WEB-INF/classes/log4j.properties

log4j.logger.com.progress.rest.security=DEBUG, ...

Look for the CORS class reference in the REST service's log file.

Posted by alextrs82 on 05-Mar-2015 08:15

I don't see anything related to PUT in logs (see the attachment)

Posted by alextrs82 on 05-Mar-2015 08:33

It's worth mentioning that these are INVOKE operations on AppServer side (don't know whether it makes any difference)

Posted by egarcia on 05-Mar-2015 09:15

Hello,

Just some few troubleshooting tips  in case they help.

What is the code performing the PUT request?

What object is performing the request (jQuery, the JSDO, the XMLHttpRequest object, other)?

Do you see this issue only from Google Chrome or does it also happen with other web browsers?

Do you see anything special in the Network tab or in the JavaScript Console?

Any difference between the request headers when doing your PUT request vs the request headers when using Postmaster?

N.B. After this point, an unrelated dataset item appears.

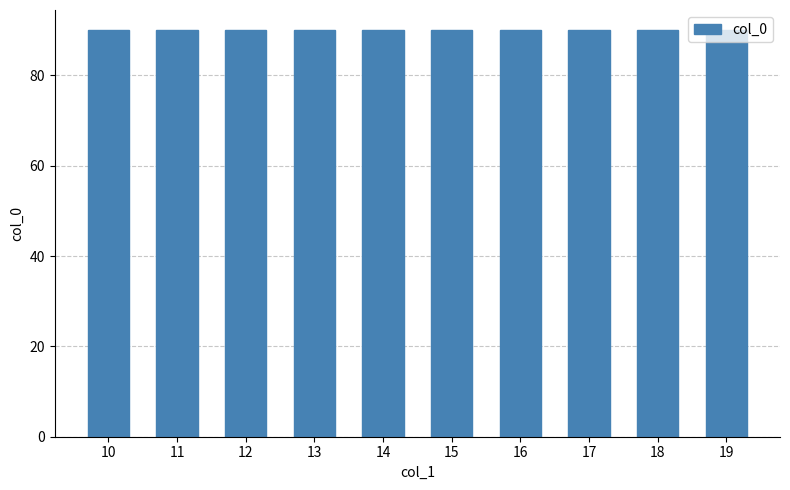

Is it true that the value at 19 is 22?

False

Perhaps, there is a difference and it causes the server to return an empty response.

I hope this helps.

P.S:

If you were still trying to pin point where the problem was happening, a possible approach would have been to create a proxy to see the network requests.

The WSAViewer tool included in OpenEdge and Fiddler ( http://www.telerik.com/fiddler ) can be used for this.

This approach would be particularly useful if you did not have access to debugging tools to see the network interaction.

Posted by Michael Jacobs on 05-Mar-2015 10:26

Looking at the REST service's log shows a couple of things:

1) The CORS preflight (OPTIONS) request do not appear to be getting to the OE CORS handler

2) The OE CORS filter shows no indications that it is rejecting a request

Taken together, the client's CORS OPTIONS request is running into some other problem that is causing an error response.